March 28, 2023
Three part image containing: 1) a person performing chest compressions on an unconscious man; 2) a woman on the phone tending to an unconscious woman; 3) a rushing ambulance

In partnership with Public Health - Seattle & King County’s Emergency Medical Services (EMS) division and the University of Washington School of Public Health’s undergraduate program, the Northwest Center for Public Health Practice has launched a new self-paced online course titled 9-1-1 and You: Preparing Bystanders for Emergencies.

The pressure of responding to an emergency situation can be overwhelming. Often, individuals feel unprepared to intervene when witnessing a life-threatening situation, like a stroke or cardiac arrest. In many cases, even recognizing the signs and symptoms of these conditions is difficult. While this is true for any person, it’s especially hard for older adults who don’t speak English as their preferred language. Often, these individuals rely on other members of their community to assist them with important health information.

9-1-1 and You was designed specifically for younger adults who live in communities where English is not a preferred language, and who may have limited experience in responding to emergency situations affecting the older adults that they know. By addressing information gaps with straightforward, relevant, and culturally aware resources, this course aims to motivate young adults to both recognize and respond to medical emergencies, and share this potentially life-saving information with the older adults in their lives.

In the first module, 9-1-1 Basics, learners practice communicating with 9-1-1 call-takers, and learn how to request an interpreter when calling 9-1-1. In the second module, Responding to a Stroke, learners walk through the steps of conducting a F.A.S.T. exam and identify the risk factors and symptoms of a stroke. In the final module, Responding to Cardiac Arrest, learners identify the difference between cardiac arrest and a heart attack, and learn how to perform CPR and how to operate an automated external defibrillator (or AED).
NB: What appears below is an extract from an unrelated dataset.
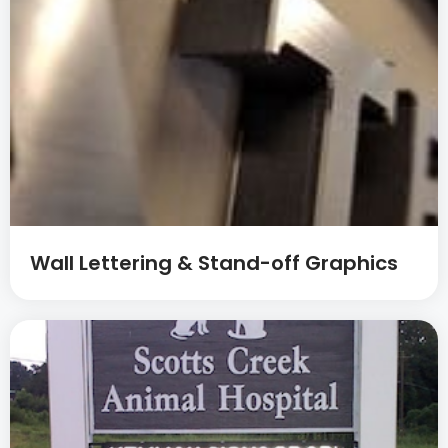
Wall Lettering & Stand-off Graphics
In each module, there is a specific focus on sharing this life-saving information with loved ones and community members.

“‘Empower’ was an important word that kept coming up throughout the development process,” said Erica Ellis, an Instructional Designer who helped develop the course. “One big goal we had was to counter feelings of doubt or fear that can understandably come up for young folks and older adults who find themselves in emergency situations. We know that with the right information and resources, it’s within our power to step up and be protective resources for our communities. But these facts and processes need to be communicated in an empathetic, culturally responsive way.”
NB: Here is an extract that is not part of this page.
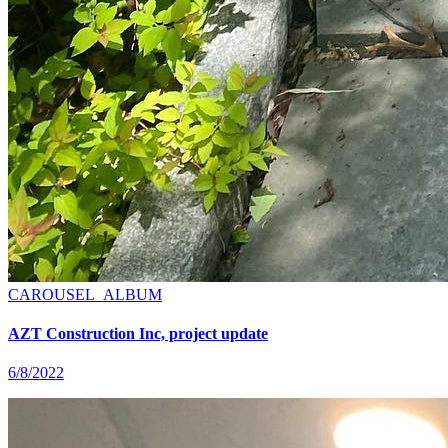
CAROUSEL_ALBUM
AZT Construction Inc, project update
6/8/2022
“We were lucky to have a diverse group of undergraduate students from the School of Public Health contribute key content for this course,” said Hendrika Meischke, a professor in the Department of Health Systems and Population Health, who served as a content expert for the course. “And what results is a very impactful resource. Their diligence and creativity really shines.”

Special thanks go to Hannah Bauer, Jamie Emert, Marlee Fisher, and Laura Miccile for contributing their expertise and support to this project.